O promotor de Teerã, Ali Salehi, disse à agência Irna que quatro manifestantes foram acusados de "guerra contra Deus", que é punível com a morte no Irã.

Sanções

Os Estados Unidos impuseram nesta quarta-feira novas sanções a membros da agência de inteligência do Irã, líderes da Guarda Revolucionária do Irã, carcereiros e outros. O braço de sanções do governo dos EUA designou 10 membros da liderança do Irã com bloqueios financeiros e penalidades, dando continuidade a uma série de ações impostas contra Teerã por sua repressão a manifestantes e interrupção do acesso à Internet.

Os alvos das últimas sanções foram o comandante da organização de inteligência da Guarda, seu vice-comandante, guardas de várias prisões e uma empresa iraniana que realiza filtragem de mídia social.

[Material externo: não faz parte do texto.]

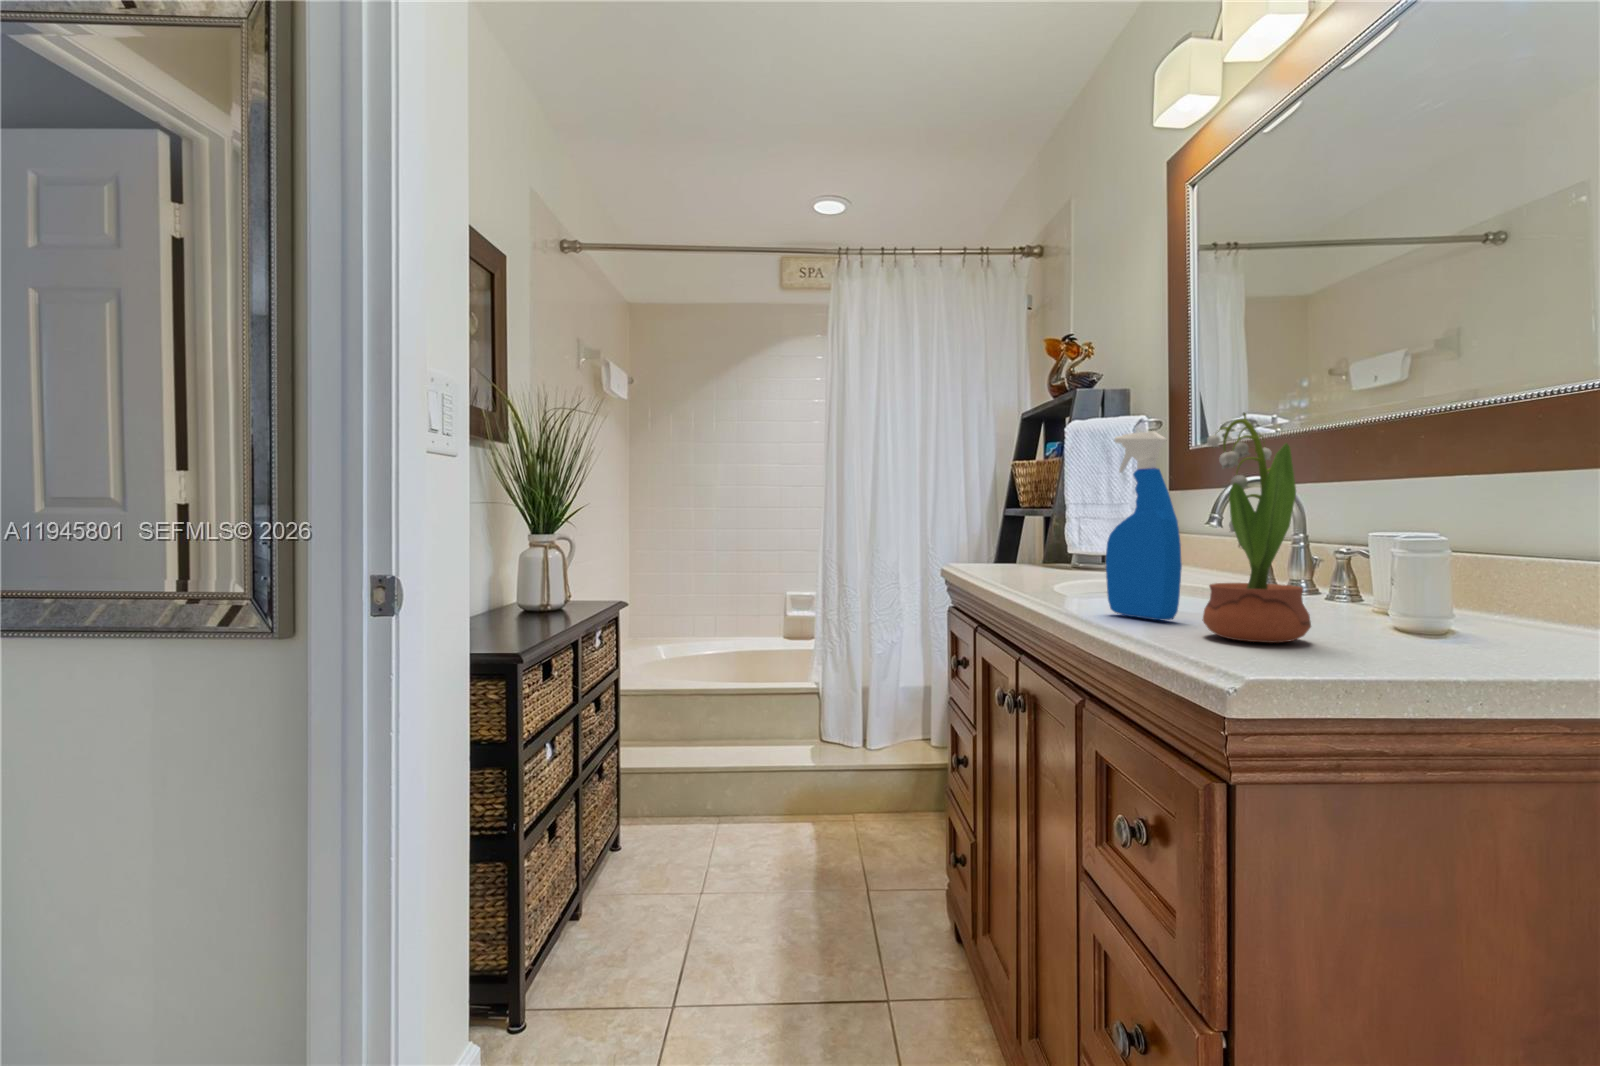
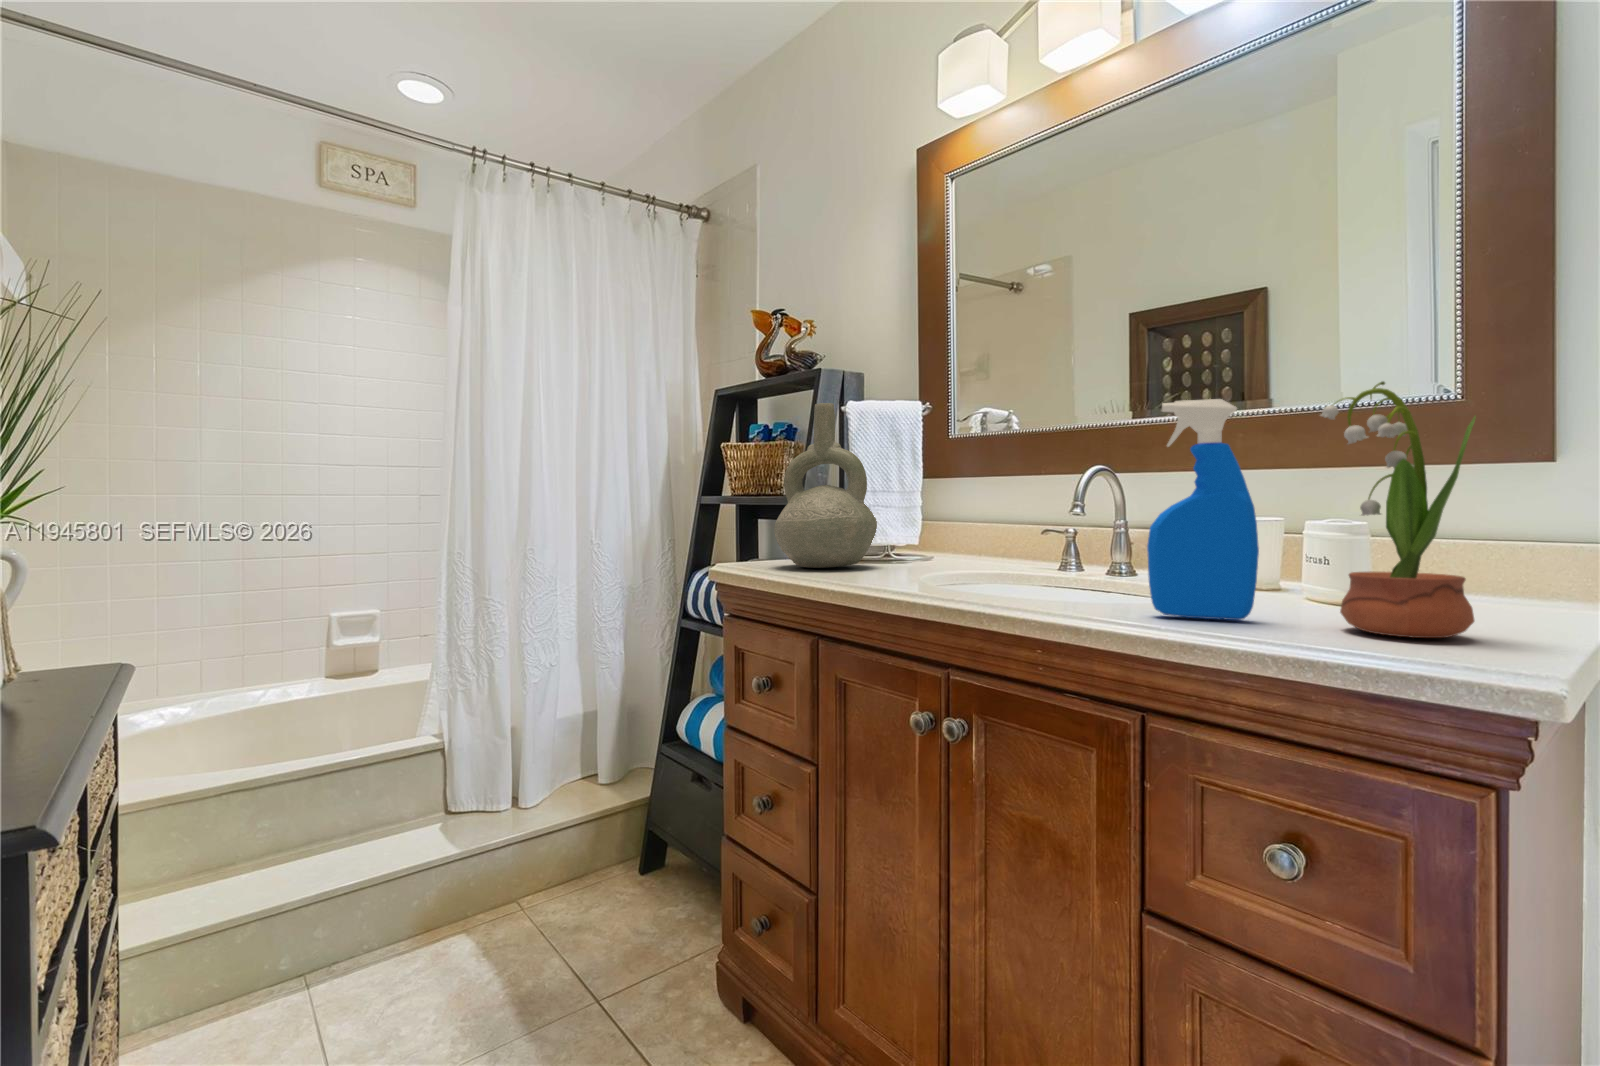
decorative vase: none [999,427,1094,571] -> present [774,403,877,568]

Na semana passada, o Irã impôs sanções a mais de uma dúzia de autoridades, empresas e instituições europeias, incluindo canais Farsi sediados no exterior que cobriam amplamente os protestos, acusando-os de "apoiar o terrorismo". As sanções envolvem uma proibição de entrada e visto para os funcionários, além do confisco de seus bens no Irã.

Nesta quarta-feira, o governo do Irã anunciou novas sanções contra pessoas, instituições e meios de comunicação na União Europeia, em resposta às sanções impostas por Bruxelas contra autoridades iranianas e contra a polícia da moral.